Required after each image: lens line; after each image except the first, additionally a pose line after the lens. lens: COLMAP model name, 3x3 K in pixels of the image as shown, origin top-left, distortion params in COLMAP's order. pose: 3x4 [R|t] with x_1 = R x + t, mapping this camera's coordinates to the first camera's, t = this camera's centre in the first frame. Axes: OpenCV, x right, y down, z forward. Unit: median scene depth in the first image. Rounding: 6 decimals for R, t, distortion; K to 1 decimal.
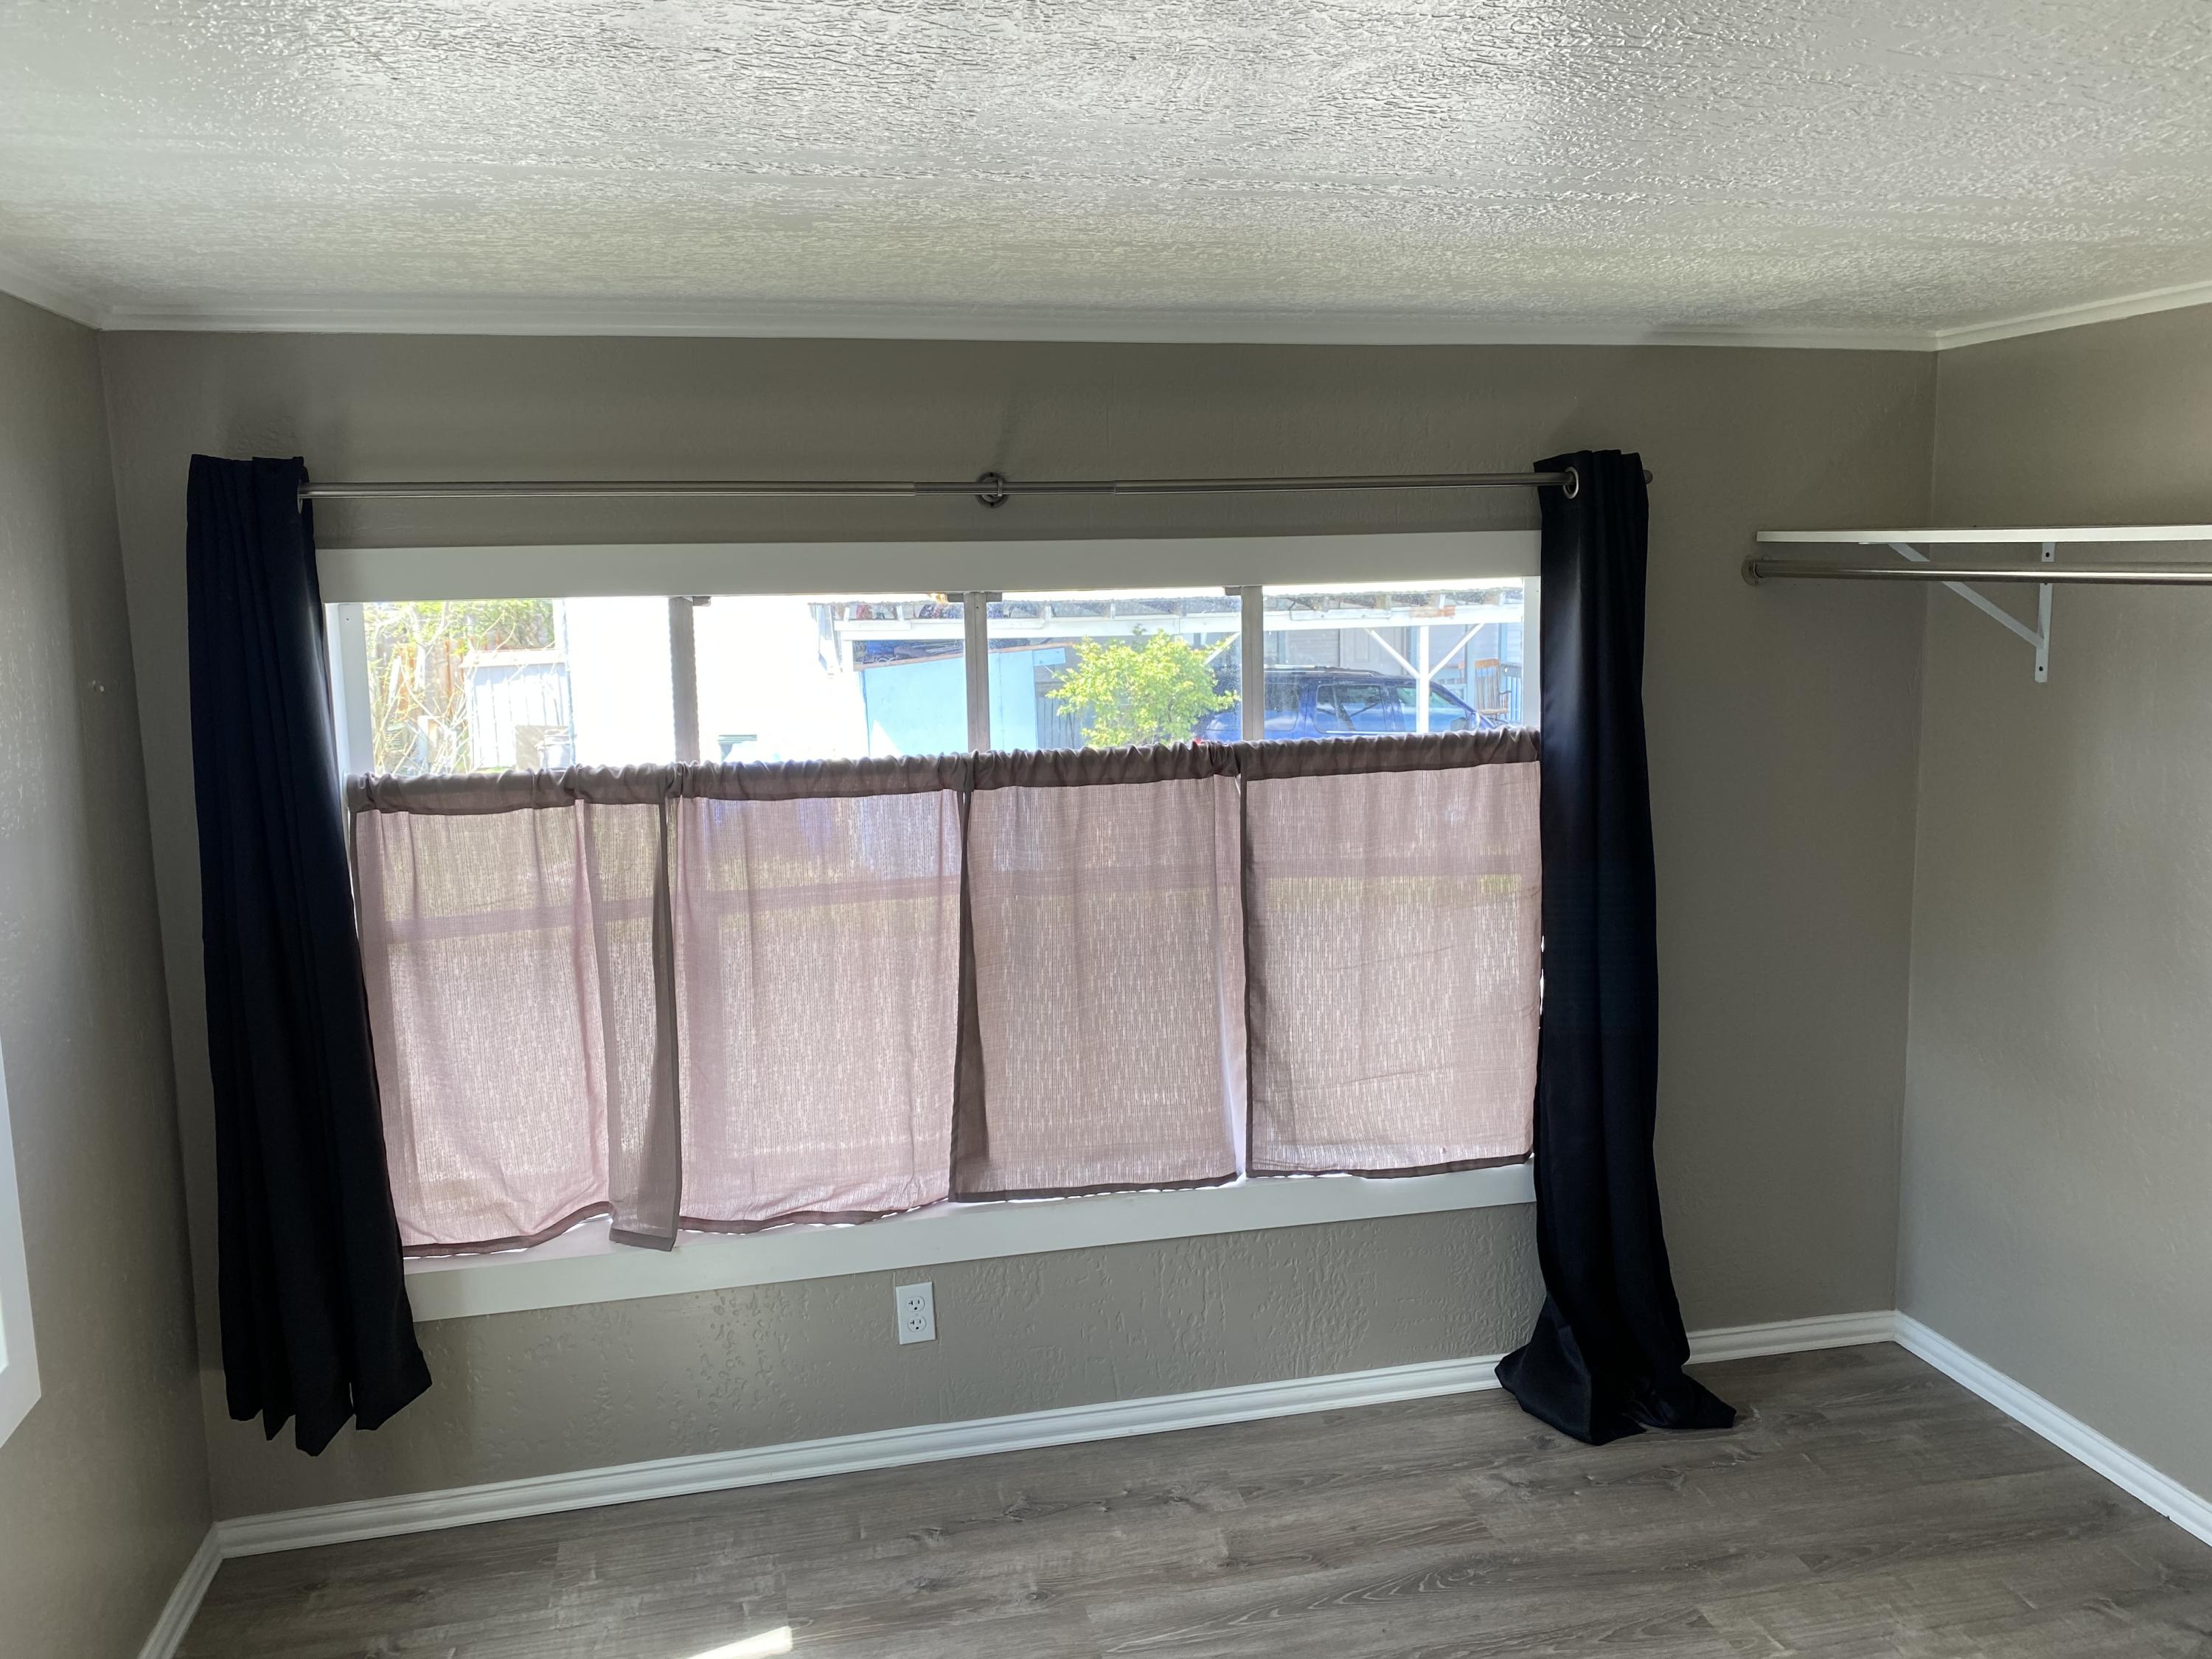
lens RADIAL K [[1681.4, 0, 1103.7], [0, 1681.4, 814.6], [0, 0, 1]] dist [0.005956, -0.013411]
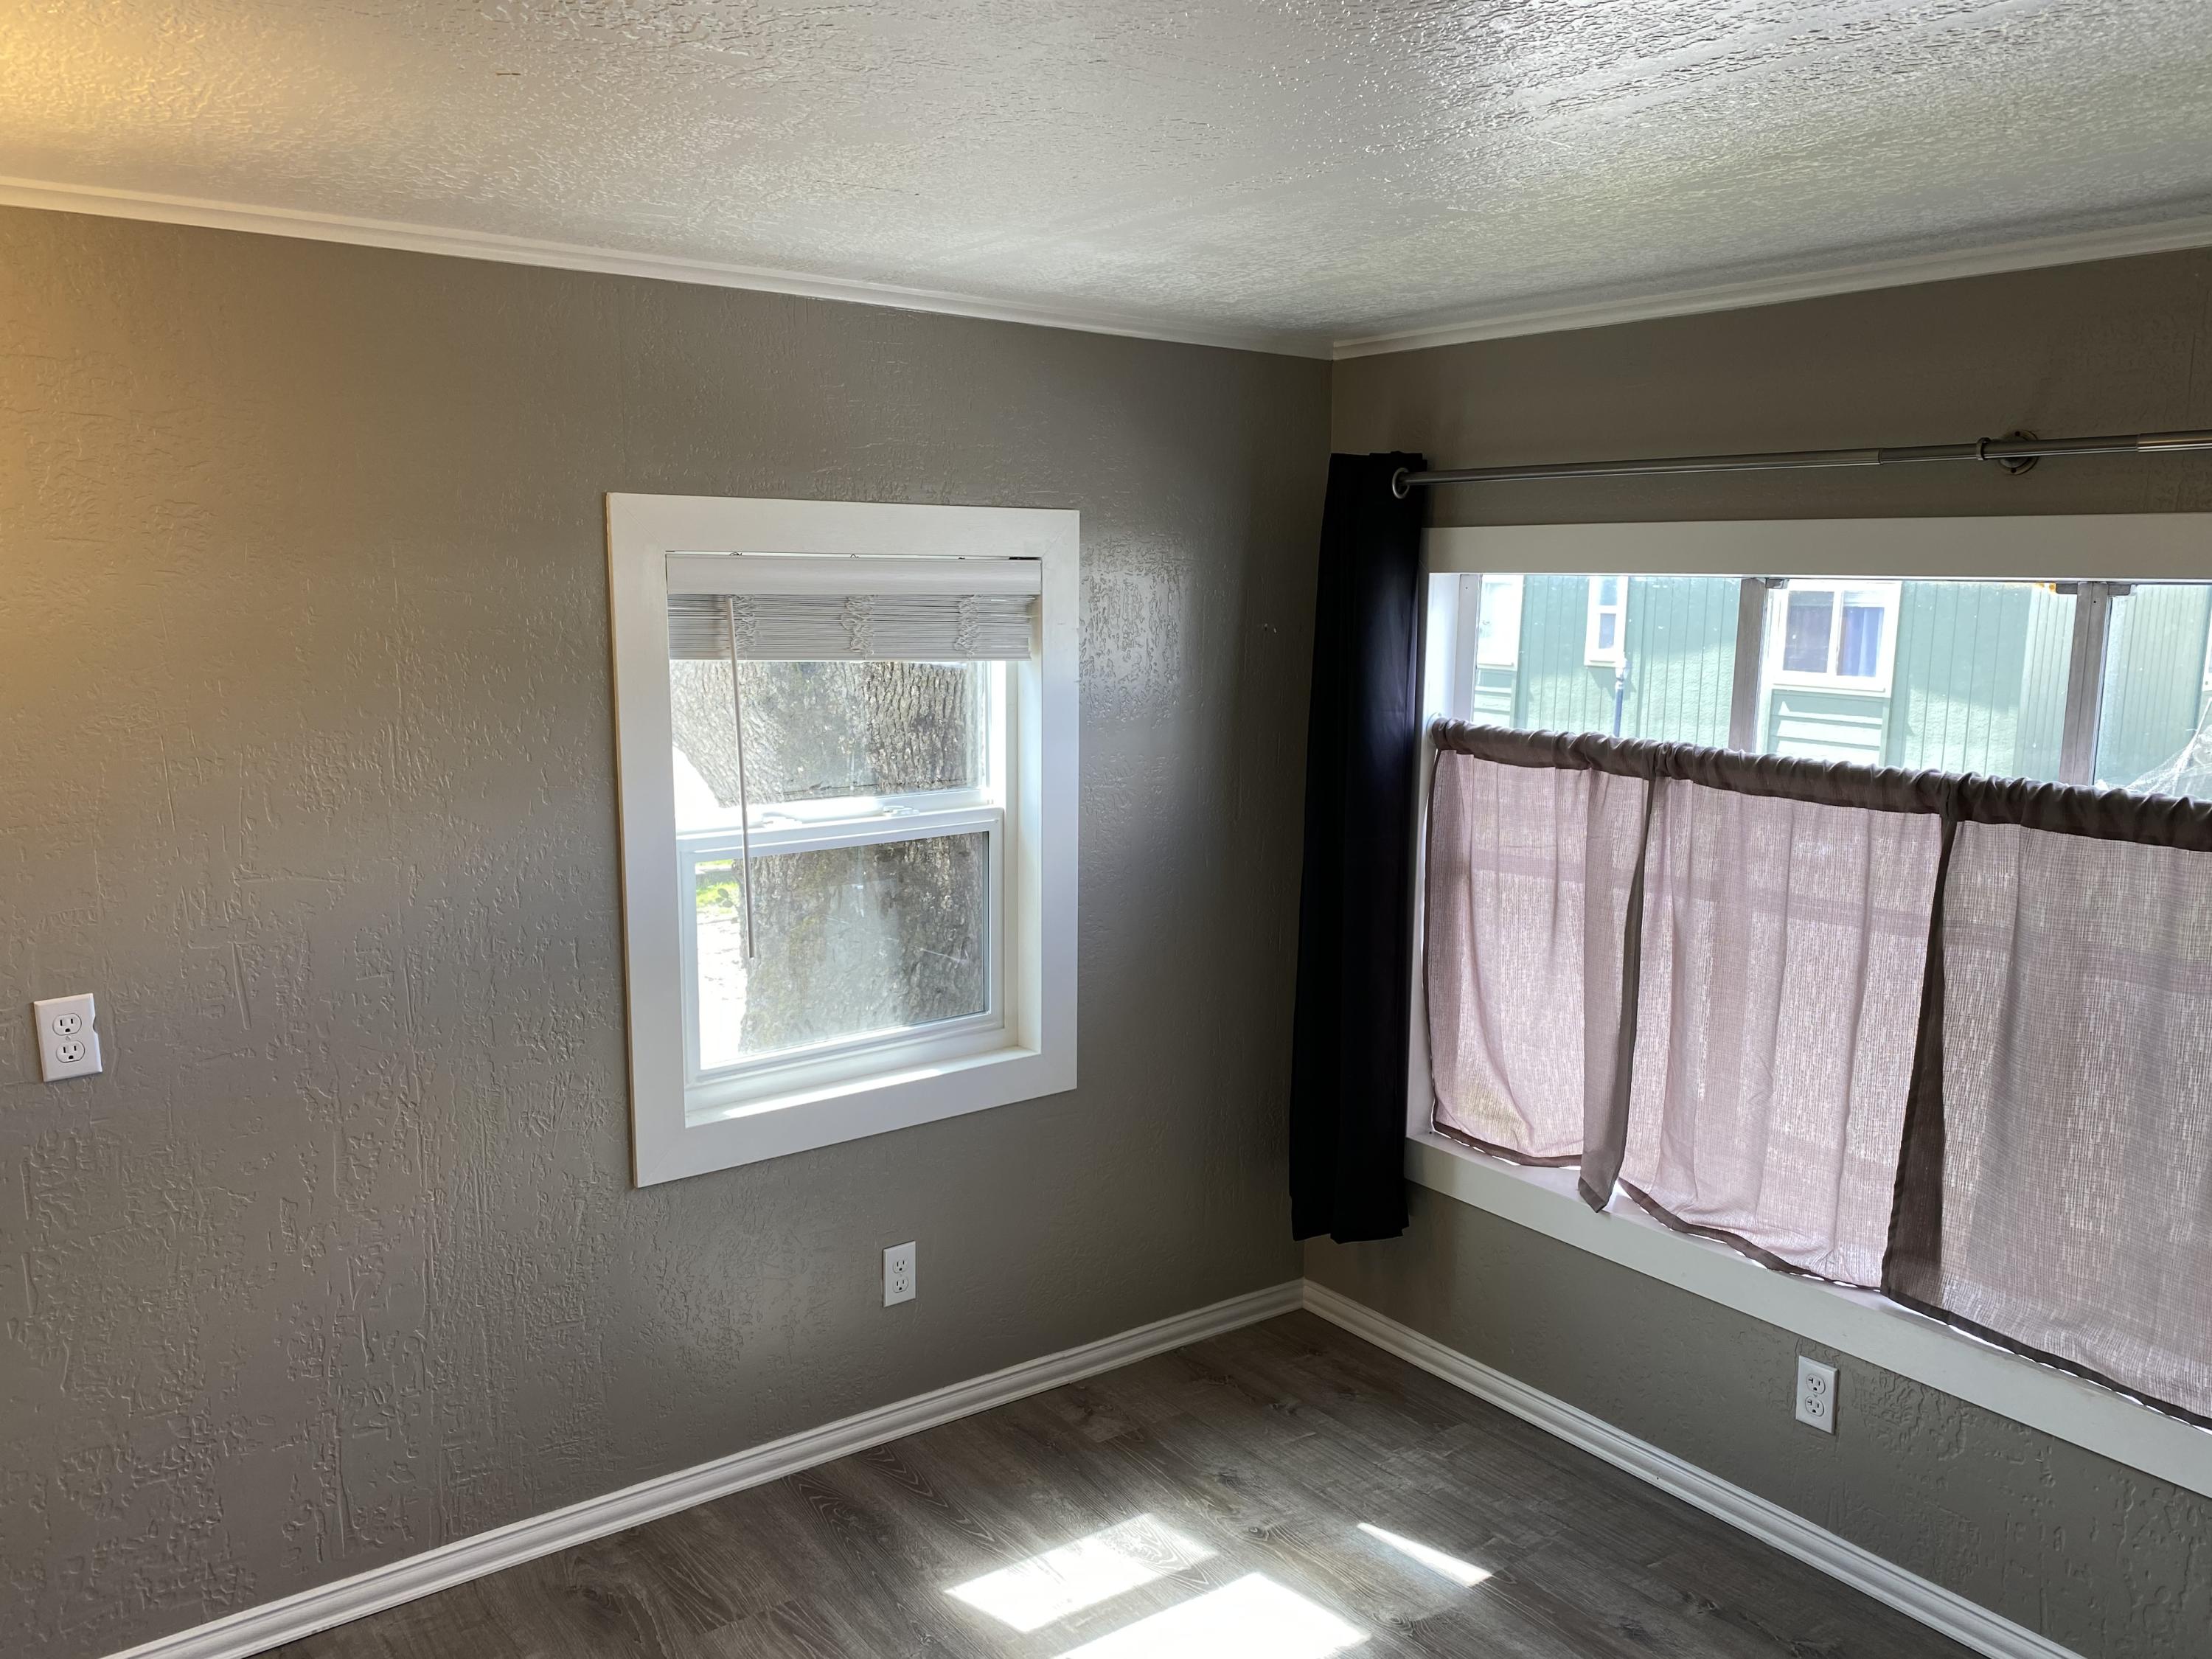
lens RADIAL K [[1681.4, 0, 1100.1], [0, 1681.4, 842.2], [0, 0, 1]] dist [0.005956, -0.013411]
pose [[0.393077, 0.165770, -0.904440, 0.513418], [-0.153712, 0.981620, 0.113112, -0.032391], [0.906567, 0.094561, 0.411333, 0.279349]]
******
REQUIRED ACTION: A word-for-word retyping of the material above is expected, without pictures.

TASK ANSWER:
Required after each image: lens line; after each image except the first, additionally a pose line after the lens. lens: COLMAP model name, 3x3 K in pixels of the image as shown, origin top-left, distortion params in COLMAP's order. pose: 3x4 [R|t] with x_1 = R x + t, mapping this camera's coordinates to the first camera's, t = this camera's centre in the first frame. Axes: OpenCV, x right, y down, z forward. Unit: median scene depth in the first image. Rounding: 6 decimals for R, t, distortion; K to 1 decimal.
lens RADIAL K [[1681.4, 0, 1103.7], [0, 1681.4, 814.6], [0, 0, 1]] dist [0.005956, -0.013411]
lens RADIAL K [[1681.4, 0, 1100.1], [0, 1681.4, 842.2], [0, 0, 1]] dist [0.005956, -0.013411]
pose [[0.393077, 0.165770, -0.904440, 0.513418], [-0.153712, 0.981620, 0.113112, -0.032391], [0.906567, 0.094561, 0.411333, 0.279349]]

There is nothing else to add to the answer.